Monday, March 14, 2005

Working-class Shi'a

The speech was also remarkable for its venue - downtown Beirut - and the absence of the trademark Hezbollah backdrop, its green and yellow banner with a fist brandishing a Kalashnikov rifle. Manar Television, the organization's satellite channel, ended its somewhat triumphant reporting with a tight shot of Sheik Nasrallah, standing on the balcony of a sparkling white sandstone building and in front of a Lebanese flag.

"Today Sayyid Nasrallah has become a national leader," the announcer intoned.
March 13, 2005, Hezbollah Leader's New Fray: Lebanese Politics, NEIL MacFARQUHAR on  Sheik Hassan Nasrallah. On the significance of 'downtown':
Sheik Nasrallah... spoke from a balcony right above the trendy Buddha Bar and just a few buildings away from Bank Street, lined with the country's premier financial institutions, which together hold an estimated $65 billion to $85 billion.
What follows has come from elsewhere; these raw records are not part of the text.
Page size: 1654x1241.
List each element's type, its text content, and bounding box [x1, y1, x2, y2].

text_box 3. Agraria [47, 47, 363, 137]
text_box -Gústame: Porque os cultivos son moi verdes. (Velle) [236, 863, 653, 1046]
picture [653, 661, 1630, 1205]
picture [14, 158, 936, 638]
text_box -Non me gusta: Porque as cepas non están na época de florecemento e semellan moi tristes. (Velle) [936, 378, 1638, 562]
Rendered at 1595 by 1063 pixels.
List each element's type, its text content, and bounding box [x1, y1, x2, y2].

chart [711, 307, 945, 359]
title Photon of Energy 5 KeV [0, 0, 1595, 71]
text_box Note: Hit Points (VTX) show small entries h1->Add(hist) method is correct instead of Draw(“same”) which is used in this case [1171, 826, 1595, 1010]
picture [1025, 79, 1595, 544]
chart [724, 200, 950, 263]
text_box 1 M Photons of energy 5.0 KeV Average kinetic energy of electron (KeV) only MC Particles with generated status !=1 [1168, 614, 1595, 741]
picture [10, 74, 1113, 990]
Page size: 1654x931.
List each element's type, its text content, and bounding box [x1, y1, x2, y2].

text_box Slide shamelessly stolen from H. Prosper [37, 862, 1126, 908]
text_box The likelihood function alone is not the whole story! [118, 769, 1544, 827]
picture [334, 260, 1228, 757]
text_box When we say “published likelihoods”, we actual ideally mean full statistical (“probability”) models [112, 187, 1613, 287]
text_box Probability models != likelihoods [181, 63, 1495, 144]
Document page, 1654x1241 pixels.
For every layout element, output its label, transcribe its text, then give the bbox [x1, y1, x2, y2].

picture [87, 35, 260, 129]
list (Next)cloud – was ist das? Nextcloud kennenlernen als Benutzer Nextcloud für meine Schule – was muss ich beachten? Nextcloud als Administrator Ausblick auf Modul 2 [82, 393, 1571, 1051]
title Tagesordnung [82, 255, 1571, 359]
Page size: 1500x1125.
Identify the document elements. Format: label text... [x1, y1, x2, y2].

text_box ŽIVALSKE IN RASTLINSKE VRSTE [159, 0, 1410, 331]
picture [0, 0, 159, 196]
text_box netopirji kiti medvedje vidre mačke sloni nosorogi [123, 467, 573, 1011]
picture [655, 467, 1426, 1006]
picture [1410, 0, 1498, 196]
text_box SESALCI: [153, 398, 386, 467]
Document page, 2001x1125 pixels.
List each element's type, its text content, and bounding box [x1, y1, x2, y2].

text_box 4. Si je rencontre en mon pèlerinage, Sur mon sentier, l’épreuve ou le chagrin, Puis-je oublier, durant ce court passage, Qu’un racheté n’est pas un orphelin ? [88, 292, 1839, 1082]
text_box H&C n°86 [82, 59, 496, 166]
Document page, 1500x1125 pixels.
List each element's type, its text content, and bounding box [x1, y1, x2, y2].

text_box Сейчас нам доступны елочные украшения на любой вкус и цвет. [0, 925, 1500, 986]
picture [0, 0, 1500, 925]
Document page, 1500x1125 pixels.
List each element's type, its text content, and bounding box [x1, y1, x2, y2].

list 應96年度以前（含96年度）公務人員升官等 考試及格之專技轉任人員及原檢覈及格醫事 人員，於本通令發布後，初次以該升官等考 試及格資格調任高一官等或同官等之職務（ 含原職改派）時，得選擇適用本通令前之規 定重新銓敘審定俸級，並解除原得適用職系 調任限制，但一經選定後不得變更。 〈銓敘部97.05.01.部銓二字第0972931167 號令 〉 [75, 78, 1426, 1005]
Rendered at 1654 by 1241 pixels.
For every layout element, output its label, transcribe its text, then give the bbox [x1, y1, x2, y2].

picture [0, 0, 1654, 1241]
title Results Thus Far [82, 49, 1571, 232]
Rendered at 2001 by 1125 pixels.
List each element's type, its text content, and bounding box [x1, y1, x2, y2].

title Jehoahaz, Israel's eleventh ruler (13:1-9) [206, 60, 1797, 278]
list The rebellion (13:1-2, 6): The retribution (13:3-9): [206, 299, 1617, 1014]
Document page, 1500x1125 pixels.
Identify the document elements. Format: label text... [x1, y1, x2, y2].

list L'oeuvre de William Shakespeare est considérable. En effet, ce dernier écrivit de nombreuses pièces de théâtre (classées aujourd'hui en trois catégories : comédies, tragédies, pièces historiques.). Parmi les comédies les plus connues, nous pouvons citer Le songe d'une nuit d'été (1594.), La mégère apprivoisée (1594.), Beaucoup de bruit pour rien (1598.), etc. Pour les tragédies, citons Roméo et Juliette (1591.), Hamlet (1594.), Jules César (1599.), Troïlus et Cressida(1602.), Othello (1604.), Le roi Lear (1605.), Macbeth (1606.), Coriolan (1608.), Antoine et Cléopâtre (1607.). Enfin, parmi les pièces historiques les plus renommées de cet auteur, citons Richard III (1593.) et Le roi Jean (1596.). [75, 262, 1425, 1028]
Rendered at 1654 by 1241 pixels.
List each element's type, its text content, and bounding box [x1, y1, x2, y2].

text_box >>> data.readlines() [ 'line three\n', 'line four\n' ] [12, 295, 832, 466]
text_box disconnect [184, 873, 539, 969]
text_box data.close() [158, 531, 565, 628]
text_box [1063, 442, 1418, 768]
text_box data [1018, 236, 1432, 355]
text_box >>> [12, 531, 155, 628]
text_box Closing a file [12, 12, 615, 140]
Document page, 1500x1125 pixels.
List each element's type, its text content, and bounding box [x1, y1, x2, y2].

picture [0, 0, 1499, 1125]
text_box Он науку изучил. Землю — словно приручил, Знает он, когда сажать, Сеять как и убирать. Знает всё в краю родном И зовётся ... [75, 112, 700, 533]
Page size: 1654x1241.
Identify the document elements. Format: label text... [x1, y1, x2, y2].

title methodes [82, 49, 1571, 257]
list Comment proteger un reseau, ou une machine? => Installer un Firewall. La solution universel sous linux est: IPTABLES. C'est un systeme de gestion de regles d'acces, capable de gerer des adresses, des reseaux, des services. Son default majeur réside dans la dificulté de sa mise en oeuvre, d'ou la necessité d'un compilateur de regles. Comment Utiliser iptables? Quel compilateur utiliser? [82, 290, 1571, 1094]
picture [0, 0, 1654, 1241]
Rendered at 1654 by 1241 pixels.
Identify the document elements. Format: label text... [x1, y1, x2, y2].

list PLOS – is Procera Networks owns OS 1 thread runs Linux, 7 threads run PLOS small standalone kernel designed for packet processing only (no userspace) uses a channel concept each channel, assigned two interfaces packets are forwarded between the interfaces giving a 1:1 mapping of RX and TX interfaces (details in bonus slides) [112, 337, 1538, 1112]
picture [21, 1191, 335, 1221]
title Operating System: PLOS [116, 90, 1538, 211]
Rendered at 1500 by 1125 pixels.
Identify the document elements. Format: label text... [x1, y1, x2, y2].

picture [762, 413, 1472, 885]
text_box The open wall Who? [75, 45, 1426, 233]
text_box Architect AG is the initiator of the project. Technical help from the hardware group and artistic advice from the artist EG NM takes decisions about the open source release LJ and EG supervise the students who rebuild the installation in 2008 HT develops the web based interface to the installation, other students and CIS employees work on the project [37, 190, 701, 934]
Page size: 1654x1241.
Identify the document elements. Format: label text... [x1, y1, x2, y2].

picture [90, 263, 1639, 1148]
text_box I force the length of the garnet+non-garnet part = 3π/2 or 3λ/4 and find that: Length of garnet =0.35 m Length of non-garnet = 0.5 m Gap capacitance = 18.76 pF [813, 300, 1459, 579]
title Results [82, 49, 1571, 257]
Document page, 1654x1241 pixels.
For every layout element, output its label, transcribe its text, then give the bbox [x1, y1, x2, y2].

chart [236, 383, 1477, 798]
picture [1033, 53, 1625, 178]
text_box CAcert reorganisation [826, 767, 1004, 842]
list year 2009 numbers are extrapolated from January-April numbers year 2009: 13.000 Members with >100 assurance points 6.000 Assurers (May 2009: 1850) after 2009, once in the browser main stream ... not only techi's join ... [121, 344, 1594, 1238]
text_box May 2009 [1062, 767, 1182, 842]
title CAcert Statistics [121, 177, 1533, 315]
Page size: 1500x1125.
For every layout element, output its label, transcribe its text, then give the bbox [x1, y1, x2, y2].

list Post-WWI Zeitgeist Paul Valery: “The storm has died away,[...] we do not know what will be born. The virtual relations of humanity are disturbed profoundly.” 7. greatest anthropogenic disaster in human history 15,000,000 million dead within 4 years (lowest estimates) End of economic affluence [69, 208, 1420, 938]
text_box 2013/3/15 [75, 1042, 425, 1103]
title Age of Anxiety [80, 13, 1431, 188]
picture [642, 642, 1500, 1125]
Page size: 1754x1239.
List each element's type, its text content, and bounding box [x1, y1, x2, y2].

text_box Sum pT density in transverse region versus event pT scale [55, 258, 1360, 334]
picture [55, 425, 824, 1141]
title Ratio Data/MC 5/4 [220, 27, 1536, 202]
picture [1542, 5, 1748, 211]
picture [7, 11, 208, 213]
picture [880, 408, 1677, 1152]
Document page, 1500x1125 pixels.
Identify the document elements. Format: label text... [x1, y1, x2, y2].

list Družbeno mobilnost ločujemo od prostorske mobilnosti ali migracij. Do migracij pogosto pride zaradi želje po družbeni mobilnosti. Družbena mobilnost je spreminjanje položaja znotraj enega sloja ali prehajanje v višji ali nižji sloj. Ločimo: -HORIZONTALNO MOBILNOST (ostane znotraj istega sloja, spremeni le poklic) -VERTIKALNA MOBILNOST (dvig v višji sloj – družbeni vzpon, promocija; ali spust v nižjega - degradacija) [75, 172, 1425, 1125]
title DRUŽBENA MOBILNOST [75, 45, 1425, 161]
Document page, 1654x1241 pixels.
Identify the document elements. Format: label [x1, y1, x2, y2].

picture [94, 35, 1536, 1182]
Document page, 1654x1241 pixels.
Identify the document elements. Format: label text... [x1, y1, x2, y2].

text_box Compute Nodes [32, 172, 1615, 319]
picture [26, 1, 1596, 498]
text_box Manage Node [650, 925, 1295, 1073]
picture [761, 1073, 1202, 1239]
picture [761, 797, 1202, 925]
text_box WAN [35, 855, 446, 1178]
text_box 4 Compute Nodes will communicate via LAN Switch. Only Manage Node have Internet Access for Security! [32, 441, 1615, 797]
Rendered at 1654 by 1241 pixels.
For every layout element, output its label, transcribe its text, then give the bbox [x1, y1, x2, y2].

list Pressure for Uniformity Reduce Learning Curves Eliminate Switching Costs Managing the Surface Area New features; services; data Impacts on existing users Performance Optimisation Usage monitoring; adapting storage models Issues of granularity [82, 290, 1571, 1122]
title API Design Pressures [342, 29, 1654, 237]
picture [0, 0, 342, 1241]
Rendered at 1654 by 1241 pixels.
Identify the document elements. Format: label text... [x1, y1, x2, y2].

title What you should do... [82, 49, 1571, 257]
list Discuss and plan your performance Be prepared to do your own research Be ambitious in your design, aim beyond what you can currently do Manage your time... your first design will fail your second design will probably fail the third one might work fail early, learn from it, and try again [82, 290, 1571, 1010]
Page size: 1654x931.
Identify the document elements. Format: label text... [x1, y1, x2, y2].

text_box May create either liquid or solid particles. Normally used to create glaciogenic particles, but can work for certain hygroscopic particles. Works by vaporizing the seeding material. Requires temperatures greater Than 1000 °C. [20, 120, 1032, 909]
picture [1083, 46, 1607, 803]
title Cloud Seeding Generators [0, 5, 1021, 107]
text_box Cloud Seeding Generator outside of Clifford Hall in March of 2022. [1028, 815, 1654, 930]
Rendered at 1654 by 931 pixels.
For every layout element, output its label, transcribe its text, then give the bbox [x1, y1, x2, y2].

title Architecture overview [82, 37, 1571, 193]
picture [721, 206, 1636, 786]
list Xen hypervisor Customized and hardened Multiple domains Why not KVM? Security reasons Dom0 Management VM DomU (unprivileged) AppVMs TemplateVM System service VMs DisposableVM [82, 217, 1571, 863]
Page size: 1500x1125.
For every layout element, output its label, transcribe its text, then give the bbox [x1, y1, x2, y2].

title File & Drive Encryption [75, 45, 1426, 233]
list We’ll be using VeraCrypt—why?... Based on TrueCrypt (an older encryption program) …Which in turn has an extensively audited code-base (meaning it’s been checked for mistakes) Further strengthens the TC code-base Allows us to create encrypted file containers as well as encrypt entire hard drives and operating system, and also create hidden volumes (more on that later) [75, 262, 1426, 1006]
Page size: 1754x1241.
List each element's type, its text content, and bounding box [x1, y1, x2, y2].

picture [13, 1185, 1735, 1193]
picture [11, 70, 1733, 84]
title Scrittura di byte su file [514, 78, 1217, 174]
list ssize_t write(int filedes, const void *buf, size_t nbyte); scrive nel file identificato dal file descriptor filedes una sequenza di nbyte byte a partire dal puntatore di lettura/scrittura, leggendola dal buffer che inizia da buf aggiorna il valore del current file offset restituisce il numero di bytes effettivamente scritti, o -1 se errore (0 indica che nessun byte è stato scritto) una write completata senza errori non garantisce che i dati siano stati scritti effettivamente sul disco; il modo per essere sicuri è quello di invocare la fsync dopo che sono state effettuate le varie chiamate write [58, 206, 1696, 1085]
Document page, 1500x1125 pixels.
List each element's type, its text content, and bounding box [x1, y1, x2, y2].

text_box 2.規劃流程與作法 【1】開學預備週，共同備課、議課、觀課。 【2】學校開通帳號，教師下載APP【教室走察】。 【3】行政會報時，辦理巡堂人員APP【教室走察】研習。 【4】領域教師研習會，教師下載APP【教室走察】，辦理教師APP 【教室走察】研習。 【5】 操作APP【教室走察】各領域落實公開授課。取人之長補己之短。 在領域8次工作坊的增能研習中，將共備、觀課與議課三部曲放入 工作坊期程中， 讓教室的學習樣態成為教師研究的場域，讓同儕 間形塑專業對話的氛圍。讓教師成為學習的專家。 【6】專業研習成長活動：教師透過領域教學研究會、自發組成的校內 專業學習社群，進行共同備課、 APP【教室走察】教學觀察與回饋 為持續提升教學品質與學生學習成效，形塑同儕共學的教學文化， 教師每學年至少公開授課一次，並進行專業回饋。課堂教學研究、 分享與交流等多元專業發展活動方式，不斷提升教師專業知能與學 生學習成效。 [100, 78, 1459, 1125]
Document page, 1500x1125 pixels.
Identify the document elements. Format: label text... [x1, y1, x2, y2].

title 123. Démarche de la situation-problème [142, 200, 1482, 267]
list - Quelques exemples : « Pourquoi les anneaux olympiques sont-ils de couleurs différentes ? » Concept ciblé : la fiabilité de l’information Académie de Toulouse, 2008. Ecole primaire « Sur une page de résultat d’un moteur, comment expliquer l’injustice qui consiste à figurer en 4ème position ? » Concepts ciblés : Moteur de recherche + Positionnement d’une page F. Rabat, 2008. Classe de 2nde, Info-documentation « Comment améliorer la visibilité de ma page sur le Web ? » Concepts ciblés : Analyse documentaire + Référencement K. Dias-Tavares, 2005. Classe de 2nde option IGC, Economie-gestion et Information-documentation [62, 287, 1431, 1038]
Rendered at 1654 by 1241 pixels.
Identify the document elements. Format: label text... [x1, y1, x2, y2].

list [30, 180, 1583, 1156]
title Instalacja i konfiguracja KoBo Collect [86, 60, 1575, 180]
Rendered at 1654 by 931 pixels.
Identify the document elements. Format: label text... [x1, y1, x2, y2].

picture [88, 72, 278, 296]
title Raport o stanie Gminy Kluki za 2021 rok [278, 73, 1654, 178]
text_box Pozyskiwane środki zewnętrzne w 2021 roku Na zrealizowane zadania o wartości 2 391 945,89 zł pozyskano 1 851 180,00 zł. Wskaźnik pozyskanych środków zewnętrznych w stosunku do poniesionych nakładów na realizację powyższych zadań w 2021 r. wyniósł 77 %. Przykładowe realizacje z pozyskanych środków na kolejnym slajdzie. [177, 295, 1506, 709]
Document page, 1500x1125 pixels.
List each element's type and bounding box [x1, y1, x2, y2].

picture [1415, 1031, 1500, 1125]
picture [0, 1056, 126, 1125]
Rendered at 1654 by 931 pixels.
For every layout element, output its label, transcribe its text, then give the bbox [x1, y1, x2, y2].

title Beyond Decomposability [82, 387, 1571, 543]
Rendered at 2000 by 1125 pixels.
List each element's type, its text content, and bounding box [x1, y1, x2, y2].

It is not turf frequented by the bulk of the working-class Shiite Muslims from the capital's unkempt southern suburbs who form Hezbollah's backbone.
'Mr. Hariri was a Sunni Muslim who believed in Arab causes, but he also spoke to the many Lebanese, particularly Christians, who consider themselves misplaced Europeans.'  Thus, it was coalition of Christians, Sunni Muslims and Druze who have led the opposition to Syria's presence since his death.